In order to determine if the effect of two different doses (6 and 12 μg / well) of a G2013 solution has effects on the expression of CD83, CD86 and MHC II (as maturation markers), DCs were cultured in the presence of these two different doses. The expression of MHC-II and the co-stimulatory molecules was assessed by means of Flow cytometry analyzed. The data show that the expressions of the co-stimulatory molecules and MHC-II were not significant differences between the control group and the groups treated with G2013.

The supernatants of cultured DCs were collected and cytokine concentrations were measured by the ELISA method. The results show that there was no significant difference in cytokine concentrations (IL-12p70 and IL-10) between the control group and the groups treated with G2013 (eg 6 g / well (P = 0.068) and 12 μg A well, respectively ( P = 1, 4) in mature dendritic cells.The results show that aL-guluronic acid (G2013), as a safe drug, has no detrimental effect on the differentiation, maturation, and function of dendritic cells and can be used as a novel immunosuppressant. that has no or fewer side effects (eg increasing the risk of infectious diseases and cancer) than comparable products on the market.

Claims

Claims:

1 . Uronic acid monomer for use in the treatment of disorders of the

Immune system, inflammatory diseases, renal diseases, allergies and neurodegenerative diseases, wherein the uronic acid monomer is α-L-guluronic acid, a derivative or a pharmaceutically acceptable salt thereof, and the uronic acid monomer is administered at a dose of less than 50 mg / kg / d.

2. The uronic acid monomer for use according to claim 1, wherein the

Inflammatory diseases include autoimmune diseases, acute and chronic inflammation and osteoarthritis.

3. The uronic acid monomer for use according to claim 2, wherein the

Autoimmune Diseases Rheumatoid Arthritis, Juvenile Arthritis, Systemic Lupus Erythematosus, Sjogren's Syndrome, Progressive Systemic Scleroderma (PSS), Polymyositis Dermatomyositis, Behget's Disease, Ankylosing Spondylitis,

Include psoriatic arthritis, Reiter's syndrome, and recurrent polychondritis.

4. The uronic acid monomer for use according to claim 1, wherein the

Renal diseases include glomerulonephritis and glomerulosclerosis.

5. The uronic acid monomer for use according to claim 1, wherein the disorders of the immune system rejection reactions in transplants, allergic

Contact dermatitis and hypersensitivity include Type I-IV.
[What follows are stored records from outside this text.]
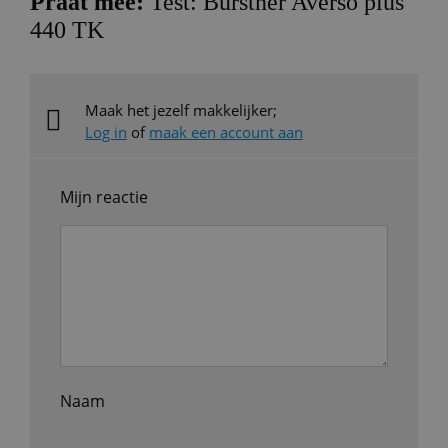
Praat mee:
Test: Bürstner Averso plus
440 TK
Maak het jezelf makkelijker;
Log in
of
maak een account aan
Mijn reactie
Naam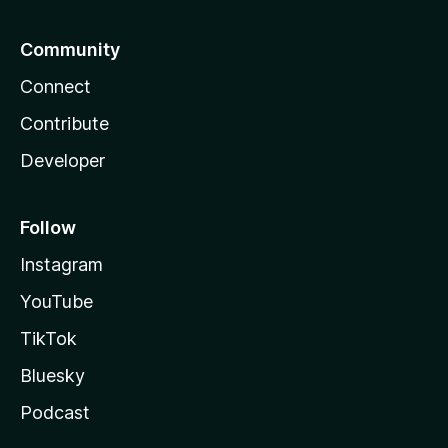
Community
Connect
Contribute
Developer
Follow
Instagram
YouTube
TikTok
Bluesky
Podcast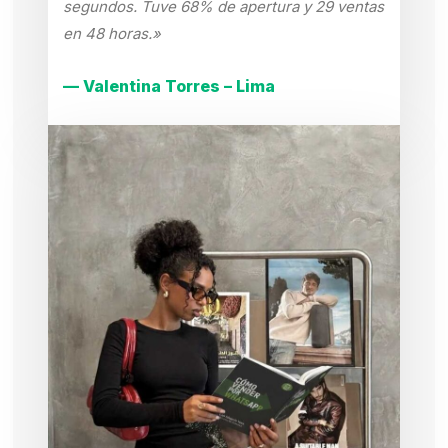
segundos. Tuve 68% de apertura y 29 ventas
en 48 horas.»
— Valentina Torres – Lima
6. The uronic acid monomer for use according to claim 1, wherein the

neurodegenerative diseases include multiple sclerosis (MS) and Alzheimer's disease.

7. The uronic acid monomer for use according to claim 1 for combination therapy with substances having hepatotoxic side effects.

8. The uronic acid monomer for use according to any one of claims 1-7, wherein the uronic acid monomer is selected from the group consisting of sodium αL-guluronic acid, potassium αL-guluronic acid, magnesium αL-guluronic acid, calcium αL-guluronic acid and a combination thereof is selected.

The uronic acid monomer for use according to any one of claims 1-8, wherein the uronic acid monomer is administered intraperitoneally, orally, buccally, rectally, intramuscularly, topically, subcutaneously, inhalatively, intraarticularly or intravenously.

The uronic acid monomer for use according to any one of claims 1 to 9, wherein the uronic acid monomer is an ointment, cream, gel, paste, emulsion, tablet, suppository, powder, powder, granule, lozenge, patch, patch, solution, Foam, lotion, oil, shampoo, aerosol or spray is present.